Purification or cleansing often presupposes a prior state of filth or defilement, but this is an imprecise and unnecessary position. All practitioners must examine their own relationship to such states as ‘purity’ and ‘impurity’ and discover whether these notions serve learning and personal evolution. All too often in such reflections, one discovers the taint of the religious, such as the Christian doctrine of Original Sin. The point is not that such concepts are useless in the work of esoteric circles, but rather that they are frequently present in the psyche of the practitioners without their knowledge, and thereby reverberate into their work without their conscious knowledge. The Pathway of the Virgin thus mandates rigorous self-examination to reveal exactly what one is composed of: points of past failure, as well as success, can be instructive in this process—if one is willing to learn.
For the present considerations of katharsis, let us consider the Pathway of the Virgin to be swept clean or cleared of previous spiritual states. Practically, this involves the dissolution of accreta functioning as unneeded admixtures to our communion with plants. Included among these are presumptions, suppositions, fantasies, and other psychological artifacts which often accompany exposure to that which is new and desirable. Among these too are self-importance, and the need to impose familiar structures on the unfamiliar, as well as the tendency to over-analyze. Any one of these is difficult enough to confront, let alone change: how then may all be addressed?
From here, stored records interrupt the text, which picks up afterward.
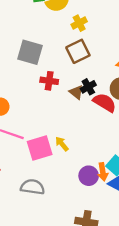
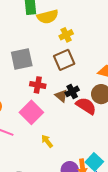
gray square: (30, 52) -> (22, 59), turned -30
pink square: (40, 148) -> (31, 112), moved, turned -30

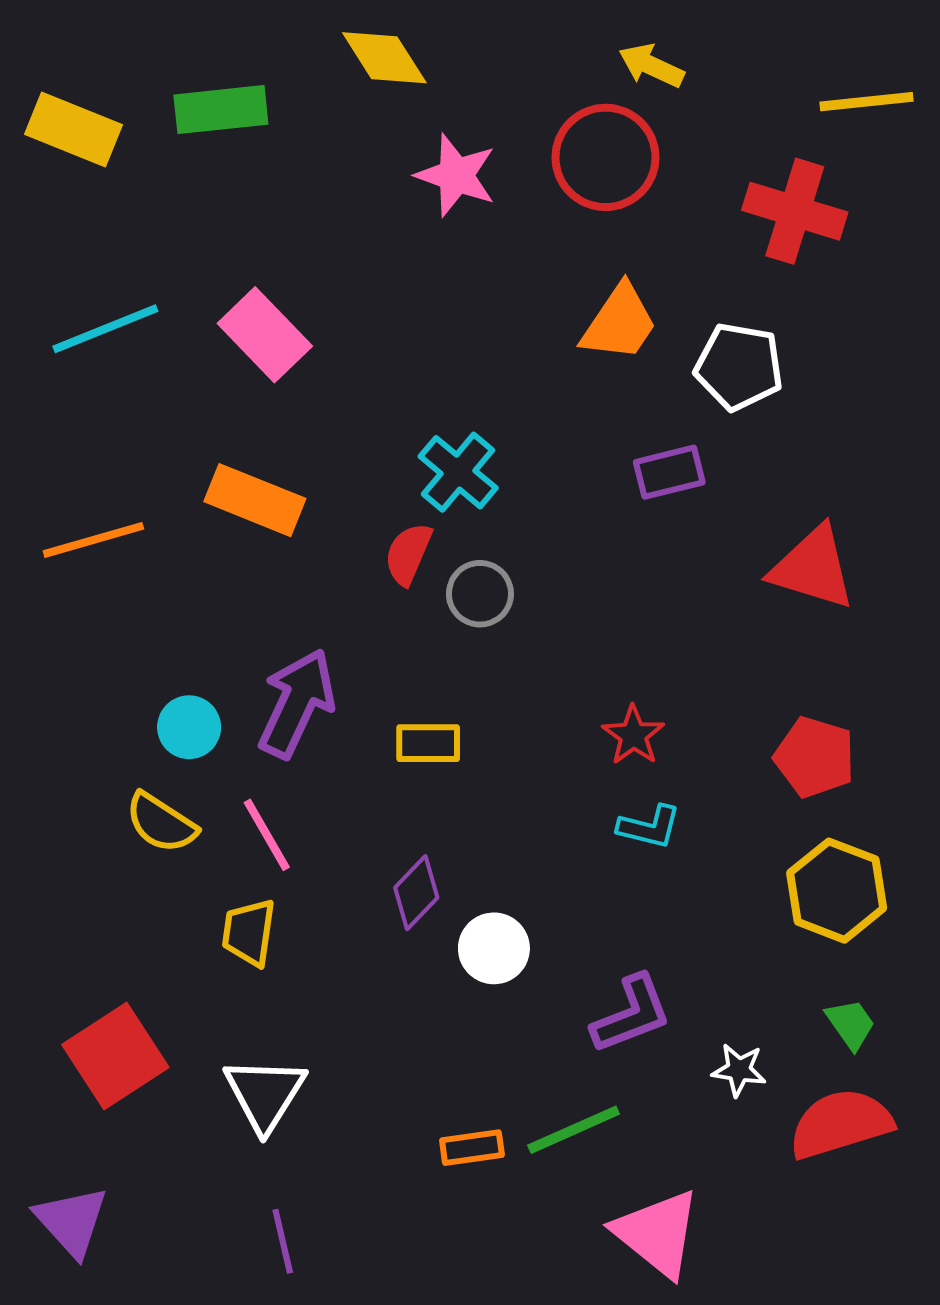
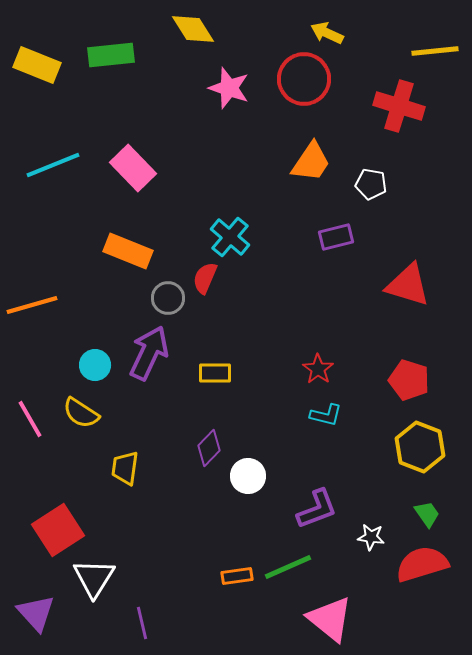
white pentagon: (739, 367) -> (371, 184), size x0.7
orange line: (93, 540) -> (32, 305), moved
gray circle: (480, 594) -> (168, 298), moved
pink line: (267, 835) -> (30, 419), moved
white triangle: (265, 1094) -> (94, 578), moved

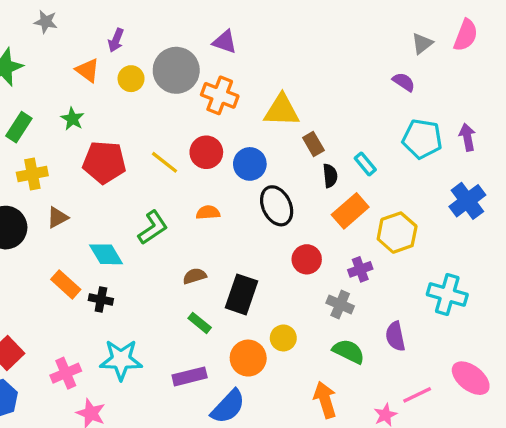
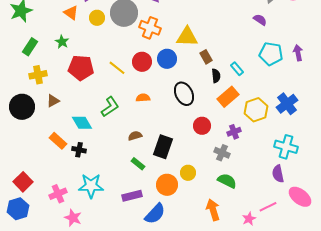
blue circle: (250, 164) -> (167, 59), moved
blue cross: (467, 201) -> (287, 104), moved
purple semicircle: (395, 336) -> (278, 174), moved

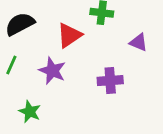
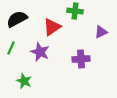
purple triangle: (138, 42) -> (101, 32), turned -48

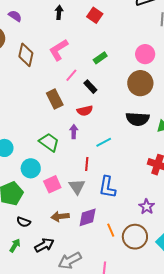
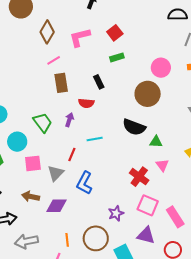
red square: (95, 15) -> (115, 33), moved
pink line: (71, 75) -> (54, 60), moved
orange line: (111, 230) -> (67, 240), moved

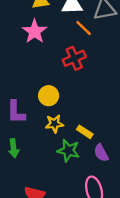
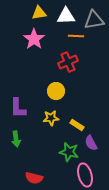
orange line: (84, 28) -> (76, 36), turned -42
yellow circle: (49, 96) -> (56, 91), moved
green star: (68, 151) -> (69, 152), moved

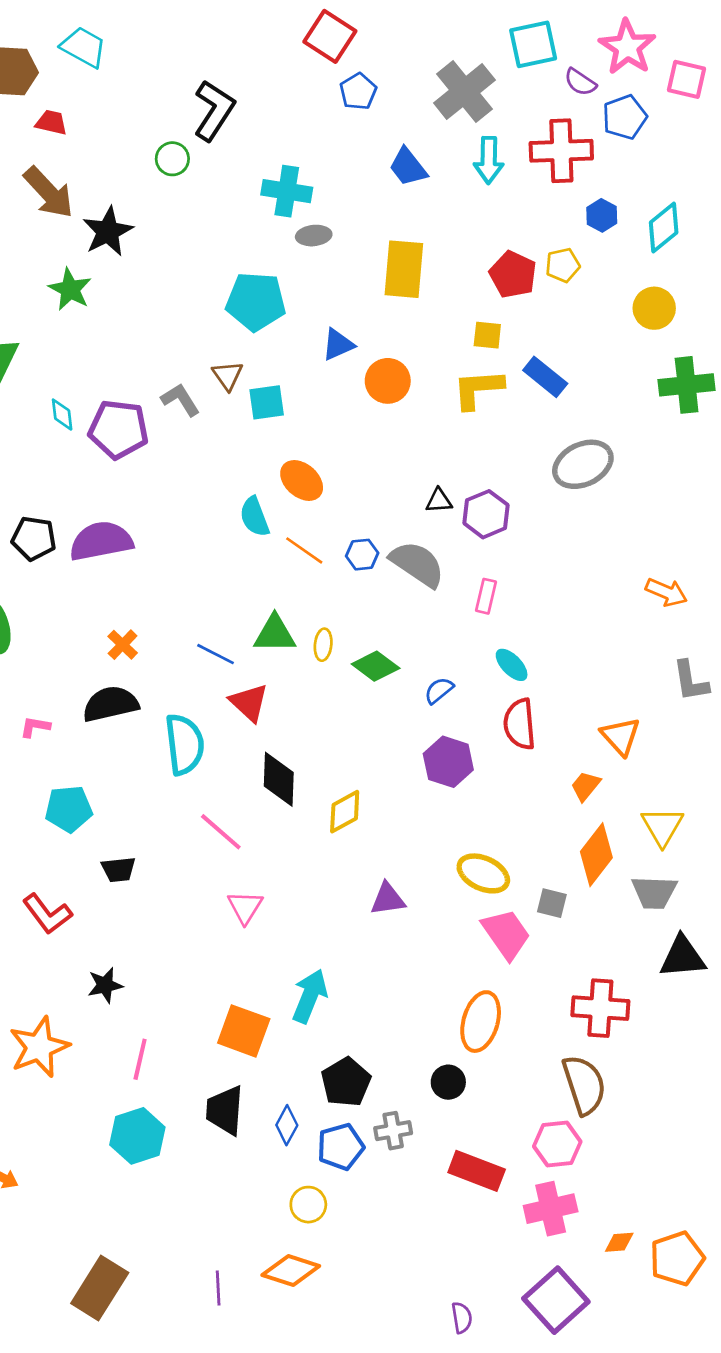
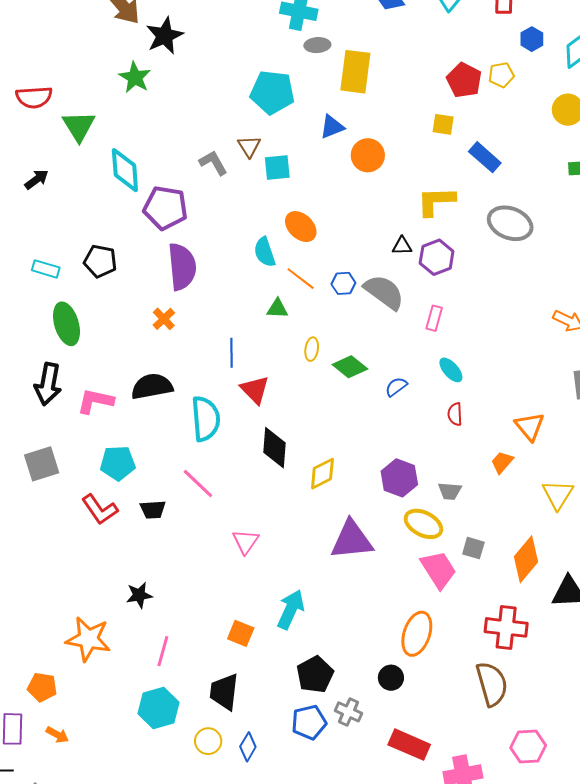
yellow rectangle: (404, 269) -> (355, 72), moved
yellow L-shape: (478, 389) -> (436, 201), moved
cyan diamond: (62, 415) -> (125, 170), size x1.8
purple pentagon: (119, 429) -> (165, 208), moved
gray ellipse: (583, 464) -> (510, 223), turned 45
purple semicircle: (101, 541) -> (182, 267), moved, turned 93
green triangle: (275, 634) -> (277, 309), moved, size x0.7
orange cross: (123, 645) -> (164, 319), moved
blue line: (215, 654) -> (231, 353), turned 60
red semicircle: (520, 724) -> (455, 414), size x0.6
pink L-shape: (35, 727) -> (95, 401), size x1.6
purple hexagon: (448, 762) -> (399, 478), moved
pink line: (221, 832) -> (198, 483), moved
orange diamond: (596, 855) -> (526, 559), moved
gray trapezoid: (654, 892) -> (450, 491), moved, size x0.7
purple triangle: (388, 899) -> (352, 540), size x1.6
red L-shape: (47, 914) -> (100, 509), moved
orange square: (244, 1031) -> (241, 633), size x0.7
orange star: (39, 1047) -> (88, 639), turned 30
blue diamond: (287, 1125) -> (248, 747), moved
gray cross: (393, 1131) -> (348, 712), turned 32
pink hexagon: (557, 1144) -> (528, 747), moved
yellow circle: (308, 1205) -> (208, 741), moved

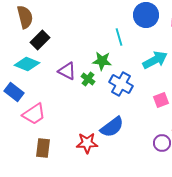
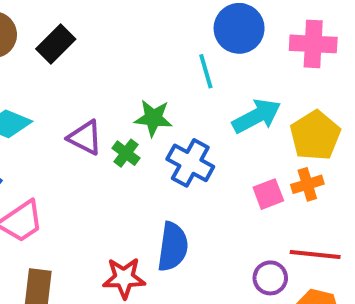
cyan line: (119, 37) -> (206, 71), moved
black rectangle: (40, 40) -> (56, 44), moved
blue semicircle: (112, 127) -> (173, 247), turned -45

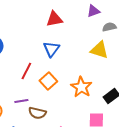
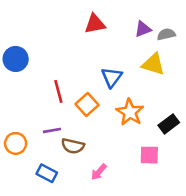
purple triangle: (93, 11) -> (143, 29), moved
blue triangle: (51, 49) -> (112, 77), moved
red line: (26, 71) -> (58, 91), turned -42

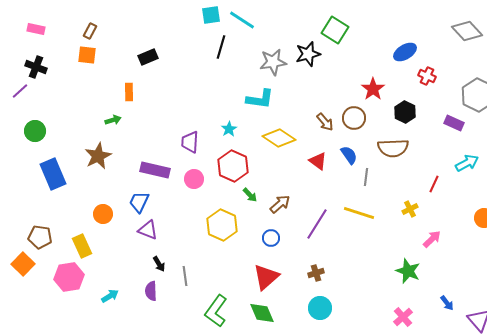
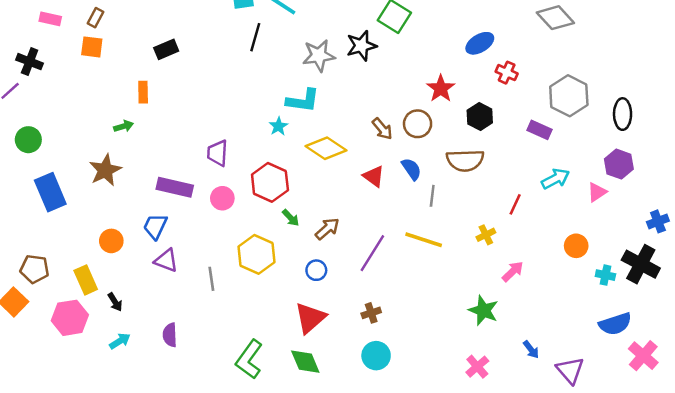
pink rectangle: (36, 29) -> (50, 19), moved
cyan star: (229, 129) -> (278, 126), moved
black arrow: (159, 264) -> (115, 302), moved
gray line: (185, 276) -> (211, 279), moved

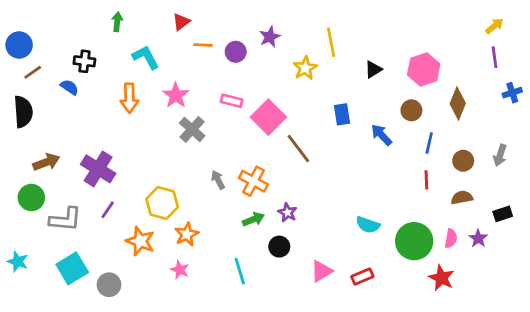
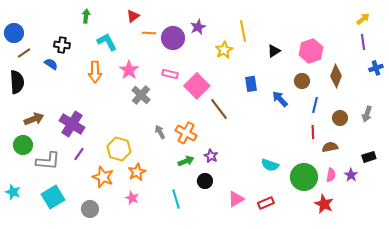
purple circle: (236, 52) -> (173, 38), size x1.5
brown semicircle: (462, 198) -> (330, 147), moved
gray circle: (109, 285) -> (90, 209), moved

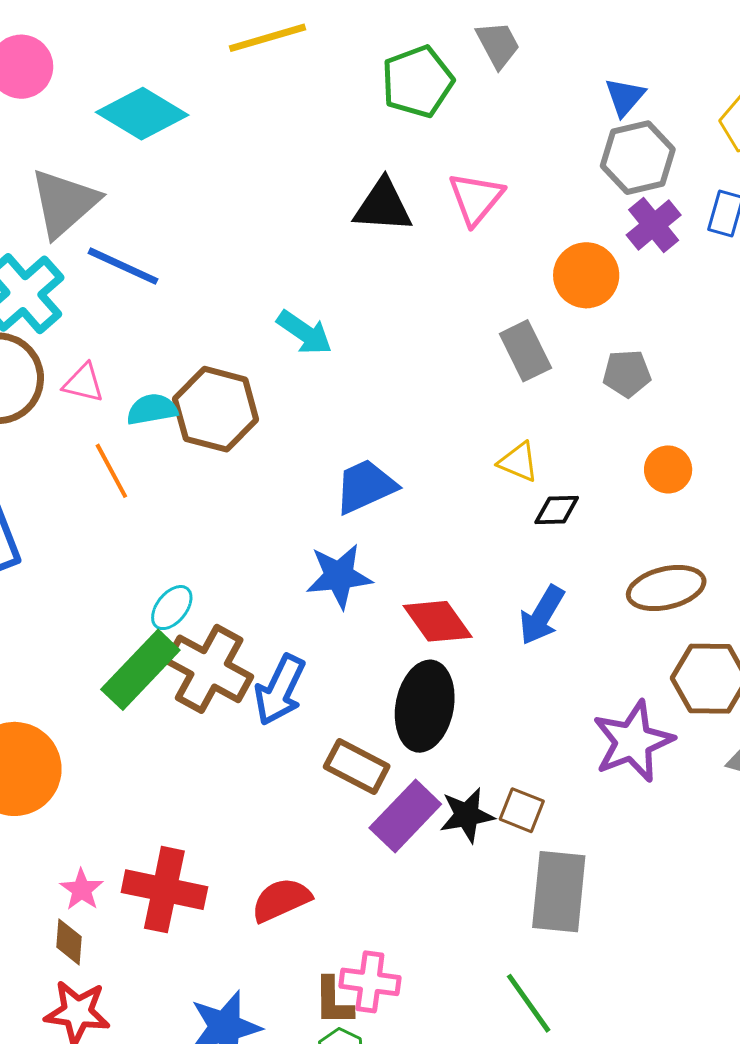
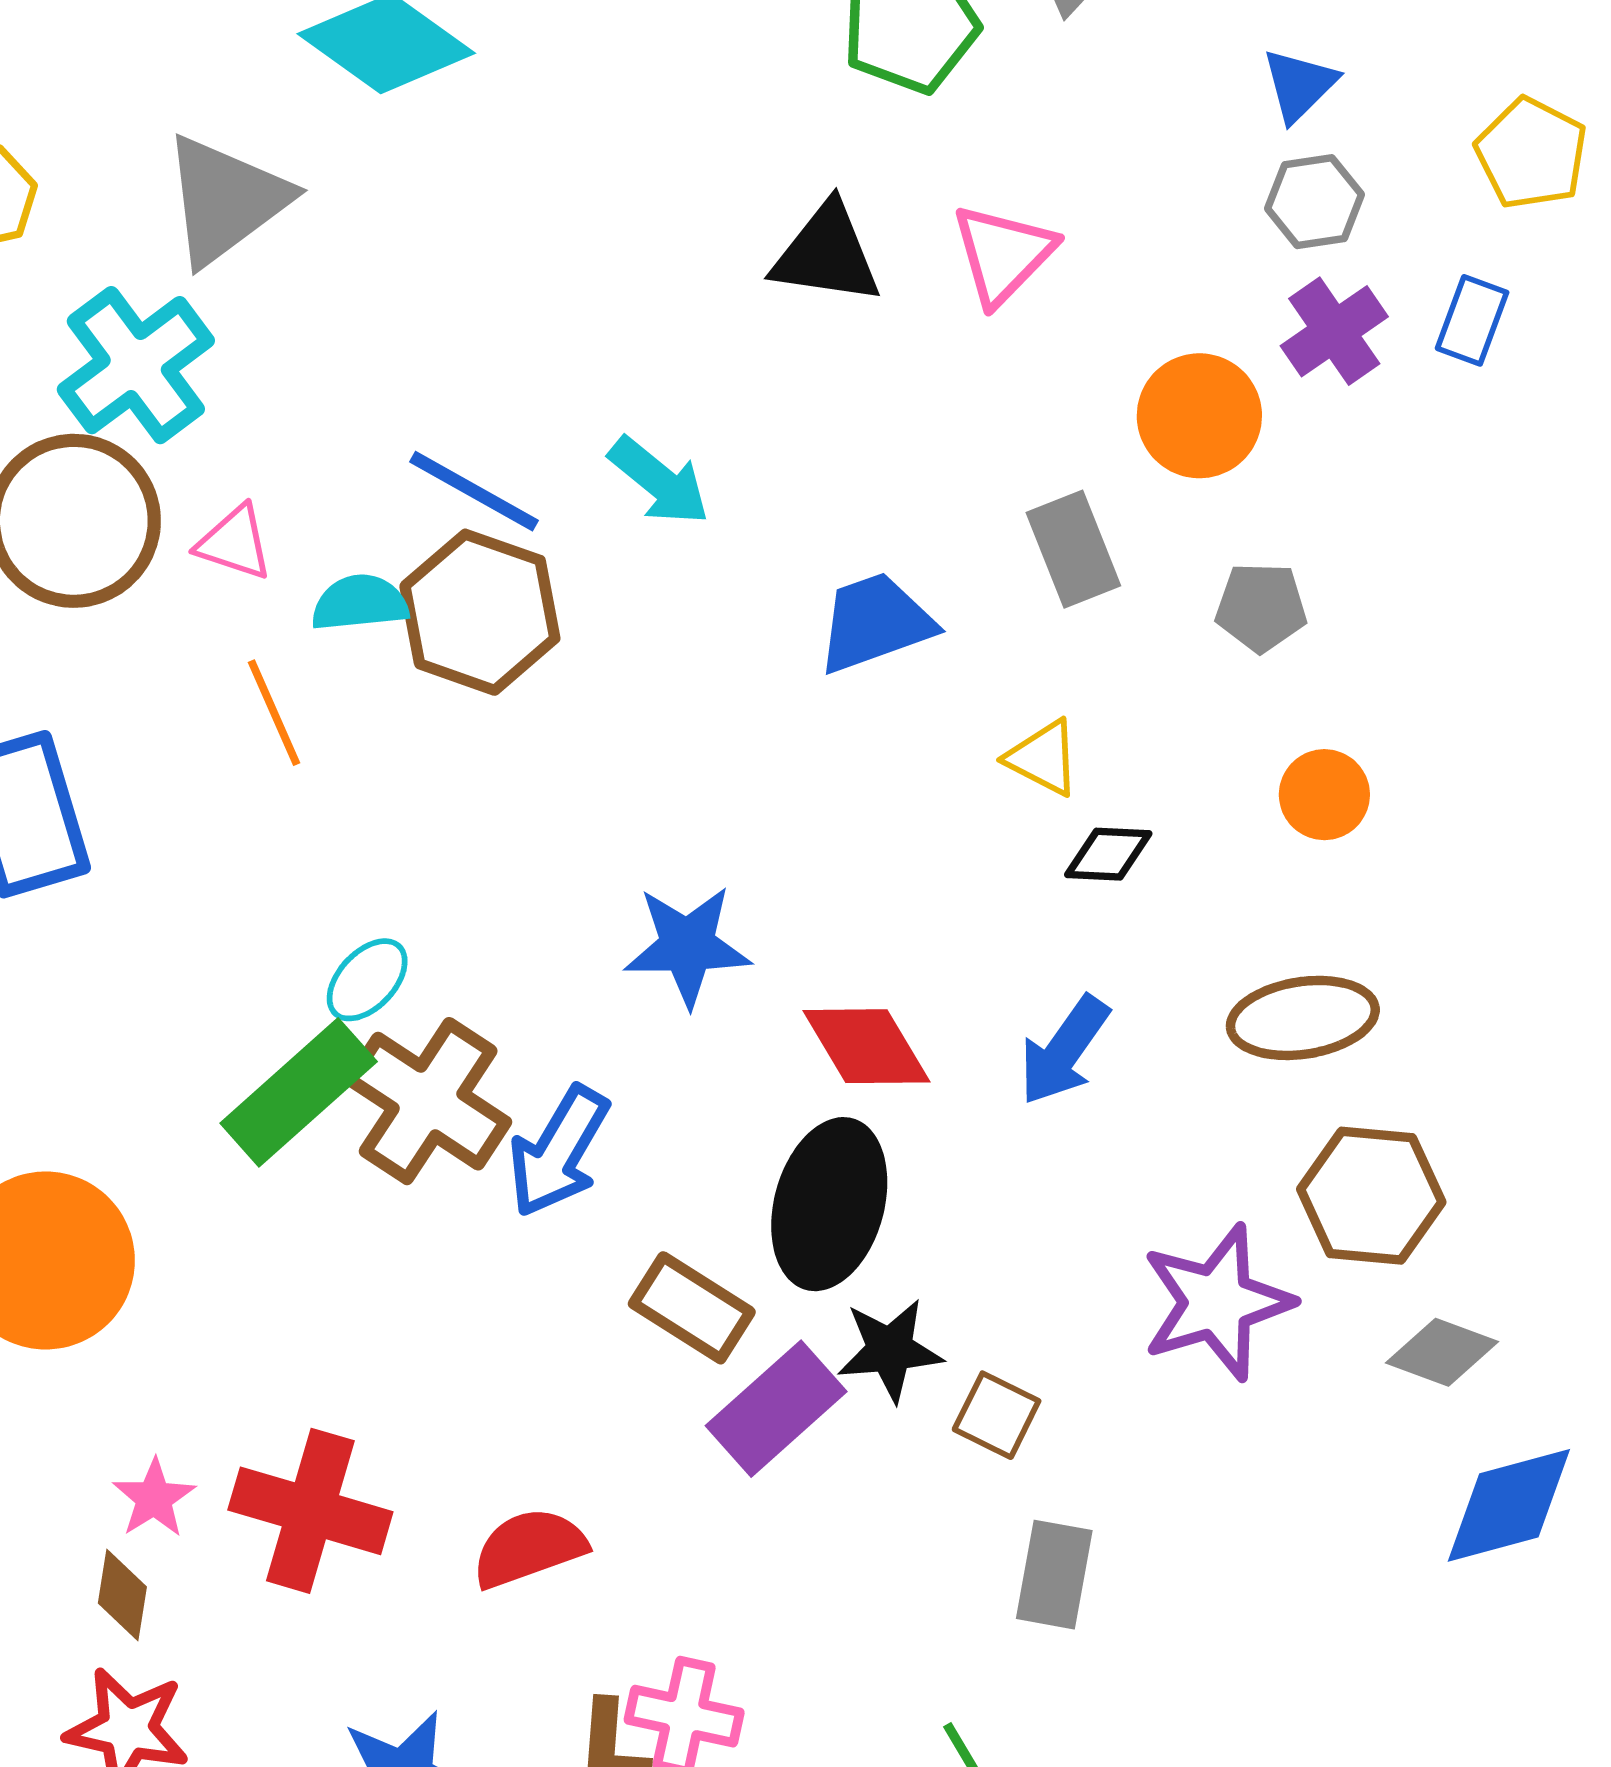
gray hexagon: (638, 158) -> (1314, 202), size x0.7
blue line: (123, 266) -> (474, 491), moved
blue trapezoid: (365, 486) -> (875, 623), moved
black star: (467, 815) -> (890, 1350), moved
gray rectangle: (559, 892) -> (1054, 1575), size x0.7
A valuable consideration is what one brings to the process, the Offering of Self, for this is one part of purification. In the act of the offering, the Virgin not only desires, but is desirable. In tutelary congress, there is the teacher and student; the latter must radiate desire as the furrow, the former must emanate desire as the seed. Where this mutual desire obtains, the passage of power will be accomplished to ward the singular goal of emergence. Lest we stray too far from the verdant source of our knowledge, we return to the plants themselves as teachers, and observe that all in Nature is fecundated, awash in the sexual spoor of pollen, nectar, and aroma. Such is the lay of the land, as surveyed from the Pathway of the Virgin.